By the fifth year of the Yuanguang era, Changmen Palace had long fallen from its days of resplendence to become a cold palace.



The Spring which arrived that year brought with it the most bitter cold I had ever experienced in my twenty-six years of life.



You arrived at Changmen Palace, bringing with you the entirety of the harsh iciness of Chang’an city.


You said that my heart was as vicious as a serpent’s, and I was incapable of benevolence. You said that I was unsuitable to be an Empress, the virtuous Mother of the country.



You announced the decree to depose me.



I accepted your scroll from the hands of the eunuch.


Slowly, I said to you: if you announce this decree once more, I will accept it.


If —you —announced.


I thought that a silver of compassion would have risen in your heart.


Even if I became a disgraced, deposed Empress, I would still have a place within your heart.



A position which could never be replaced by another.



How could you not know that from the beginning till the end, I did not care for that precious crown belonging to an Empress?


I was only afraid that from then on, I would lose you forever.



But I still lost you.



You had that one moment of hesitation. I saw the tears in the corners of your eyes.

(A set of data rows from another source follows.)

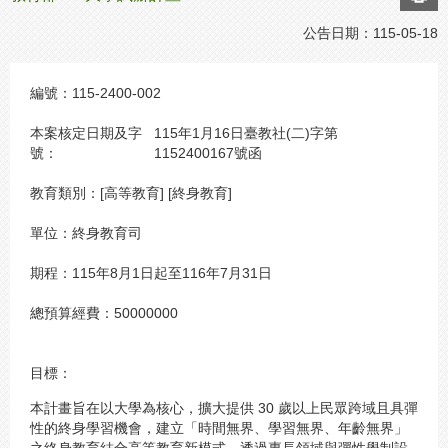
公告日期：
115-05-18
編號：
115-2400-002
本案核定日期及字
115年1月16日臺教社(二)字第
號：
1152400167號函
教育類別：
[高等教育] [終身教育]
單位：
終身教育司
期程：
115年8月1日起至116年7月31日
總預算經費：
50000000
目標：
本計畫旨在以大學為核心，擴大提供 30 歲以上民眾跨域且具彈
性的終身學習機會，建立「時間無界、學習無界、年齡無界」
之終身教育結合高等教育新模式。透過專長領域與彈性學制設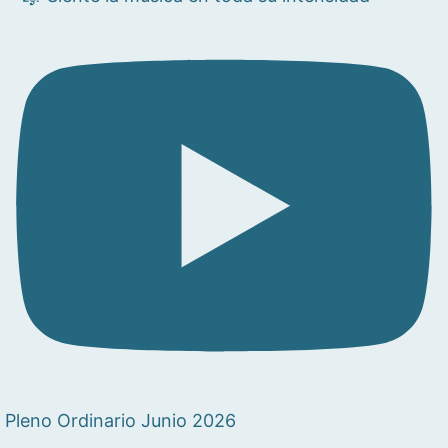
Pleno Ordinario Junio 2026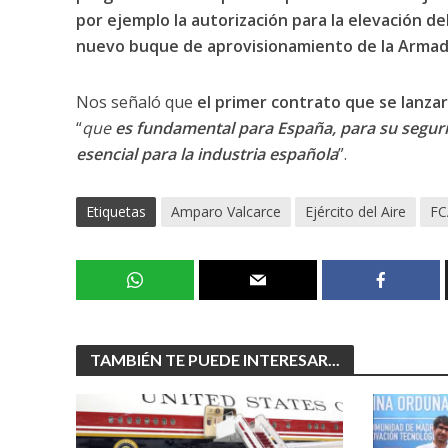
por ejemplo la autorización para la elevación de
nuevo buque de aprovisionamiento de la Arma
Nos señaló que
el primer contrato que se lanzará
“
que
es fundamental para España, para su seguri
esencial para la industria española
”.
Etiquetas
Amparo Valcarce
Ejército del Aire
FC
TAMBIÉN TE PUEDE INTERESAR...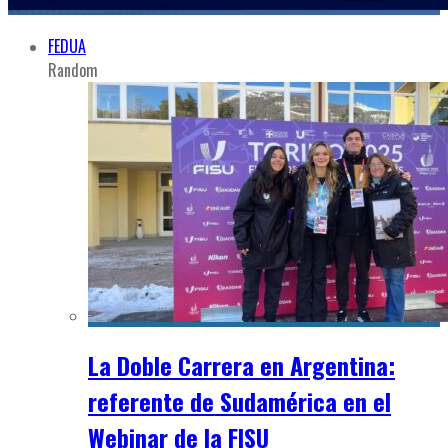
FEDUA
Random
La Doble Carrera en Argentina:
referente de Sudamérica en el
Webinar de la FISU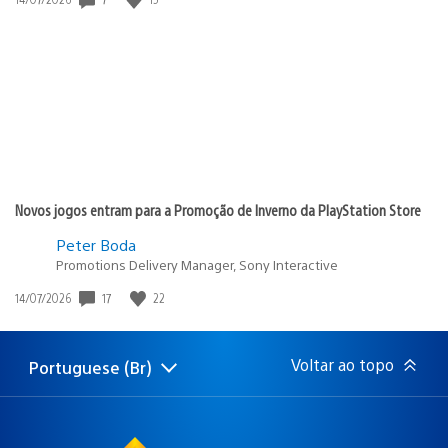
de
publicação:
Novos jogos entram para a Promoção de Inverno da PlayStation Store
Peter Boda
Promotions Delivery Manager, Sony Interactive
17
22
Data
14/07/2026
de
publicação:
Voltar ao topo
Portuguese (Br)
Selecione
Região
uma
atual:
região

Then you turned your head away.


With your back towards me, you repeated that decree once again.



I asked, would you still come to Changmen Palace? Would you?


That day, for the first time, I danced for you.


Yet my very first dance accompanied my abandonment.


Your desertion.


That day, everyone within the city of Chang’an was crying.


The accusations of my dabbling in witchcraft implicated hundreds of people, and you gave an order for all of them to be executed without exception.



I heard that at the execution grounds, even the most hardened executioners were visibly struck by the bloodbath.



That day, Wei Zifu was named the new Empress of Great Han.